For Infrastructure Changes

基础设施变更评审

Dimension	Check
Functionality	Works as expected?
Security	No exposed secrets, proper permissions?
Idempotency	Can be run again safely?
Documentation	Changes documented?

维度	检查内容
功能性	是否按预期工作？
安全性	无暴露的密钥，权限设置是否合理？
幂等性	能否安全地重复执行？
文档化	变更是否已记录？

Severity Levels

严重程度分级

Level	Definition	Action
Critical	Blocks functionality, security issue, data loss risk	Must fix before proceeding
Major	Significant deviation from spec, poor UX	Should fix before commit
Minor	Style issues, minor improvements	Can note for future

级别	定义	操作要求
关键	阻塞功能、存在安全问题、有数据丢失风险	必须修复后才能继续
主要	严重偏离规格、用户体验不佳	应在提交前修复
次要	风格问题、微小优化点	可记录留待后续处理

Verdicts

评审结论类型

PASS

通过

All criteria met, no critical/major issues. Work can proceed.

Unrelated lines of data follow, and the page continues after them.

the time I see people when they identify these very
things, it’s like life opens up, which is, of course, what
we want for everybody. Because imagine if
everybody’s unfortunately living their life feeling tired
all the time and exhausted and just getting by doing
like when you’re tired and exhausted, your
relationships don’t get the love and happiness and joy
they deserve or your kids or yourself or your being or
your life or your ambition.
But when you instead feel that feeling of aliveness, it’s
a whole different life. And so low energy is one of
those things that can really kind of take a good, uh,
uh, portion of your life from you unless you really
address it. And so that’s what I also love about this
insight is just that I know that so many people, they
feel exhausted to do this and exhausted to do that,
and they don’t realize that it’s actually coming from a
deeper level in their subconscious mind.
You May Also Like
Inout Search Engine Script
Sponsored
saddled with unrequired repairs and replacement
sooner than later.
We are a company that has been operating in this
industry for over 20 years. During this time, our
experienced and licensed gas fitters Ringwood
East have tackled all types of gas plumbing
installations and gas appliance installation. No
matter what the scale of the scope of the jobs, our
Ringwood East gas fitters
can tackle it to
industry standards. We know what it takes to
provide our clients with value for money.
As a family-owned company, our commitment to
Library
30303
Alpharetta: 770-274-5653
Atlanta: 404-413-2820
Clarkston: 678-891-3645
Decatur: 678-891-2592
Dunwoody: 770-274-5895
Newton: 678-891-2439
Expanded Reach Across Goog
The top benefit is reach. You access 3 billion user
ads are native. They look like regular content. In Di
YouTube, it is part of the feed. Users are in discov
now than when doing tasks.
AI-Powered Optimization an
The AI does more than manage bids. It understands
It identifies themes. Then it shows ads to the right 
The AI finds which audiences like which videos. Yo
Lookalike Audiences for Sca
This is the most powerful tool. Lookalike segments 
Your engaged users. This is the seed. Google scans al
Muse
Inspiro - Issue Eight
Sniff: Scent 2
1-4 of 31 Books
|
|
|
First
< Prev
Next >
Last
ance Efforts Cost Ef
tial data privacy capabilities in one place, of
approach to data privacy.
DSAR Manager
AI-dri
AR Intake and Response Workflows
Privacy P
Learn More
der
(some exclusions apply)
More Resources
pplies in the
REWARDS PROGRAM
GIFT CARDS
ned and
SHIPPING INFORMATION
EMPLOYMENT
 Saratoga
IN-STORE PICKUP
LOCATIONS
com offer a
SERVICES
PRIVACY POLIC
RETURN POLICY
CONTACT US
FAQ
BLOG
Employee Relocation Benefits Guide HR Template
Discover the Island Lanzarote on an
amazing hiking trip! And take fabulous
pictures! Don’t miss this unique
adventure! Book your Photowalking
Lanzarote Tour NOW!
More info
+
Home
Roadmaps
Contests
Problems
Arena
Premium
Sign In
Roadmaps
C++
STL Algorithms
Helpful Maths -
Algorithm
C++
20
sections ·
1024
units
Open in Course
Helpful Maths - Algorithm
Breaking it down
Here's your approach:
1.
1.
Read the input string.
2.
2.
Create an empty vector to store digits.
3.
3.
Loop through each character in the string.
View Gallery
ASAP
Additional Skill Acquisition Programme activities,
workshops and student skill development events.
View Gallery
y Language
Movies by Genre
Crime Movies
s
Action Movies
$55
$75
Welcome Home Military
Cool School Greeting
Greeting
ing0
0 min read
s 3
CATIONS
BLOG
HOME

所有标准均已满足，无关键/主要问题。工作可继续推进。

FAIL

不通过

Critical issues found OR acceptance criteria not met. Work must be revised.

Provide:

Specific issues with locations
Recommended fixes
Which criteria failed

发现关键问题或未满足验收标准。工作必须修订。

需提供：

带位置信息的具体问题
修复建议
未通过的标准项

PASS WITH NOTES

通过但附注意事项

All criteria met, but minor issues noted. Work can proceed with awareness of noted items.

所有标准均已满足，但存在次要问题记录。工作可推进，但需注意记录的事项。

Integration with Orchestrators

与编排器的集成

When used in orchestrated workflows:

Orchestrator invokes atomic skill - Work is produced
Orchestrator invokes judge - Work is evaluated
If PASS - Proceed to next phase
If FAIL - Return to previous skill with feedback

This creates the planner/worker/judge pattern that scales.

在编排工作流中使用时：

编排器调用原子技能 - 生成工作成果
编排器调用Judge - 评估工作成果
如通过 - 进入下一阶段
如不通过 - 携带反馈返回至之前的技能

这形成了可扩展的规划者/执行者/评审者模式。

Quick Review Checklist

快速评审检查表

For rapid reviews, use this checklist:

markdown

undefined

针对快速评审，使用以下检查表：

markdown

undefined

Quick Review

快速评审

All acceptance criteria addressed
No obvious bugs or errors
Follows project conventions
No scope creep
Ready to commit/proceed

Verdict: PASS / FAIL

undefined

所有验收标准均已覆盖
无明显Bug或错误
遵循项目规范
无范围蔓延
已准备好提交/推进

结论: 通过 / 不通过

undefined

References

参考资料

See

references/review-criteria.md

for detailed review criteria by skill type.

请查看

references/review-criteria.md

获取按技能类型划分的详细评审标准。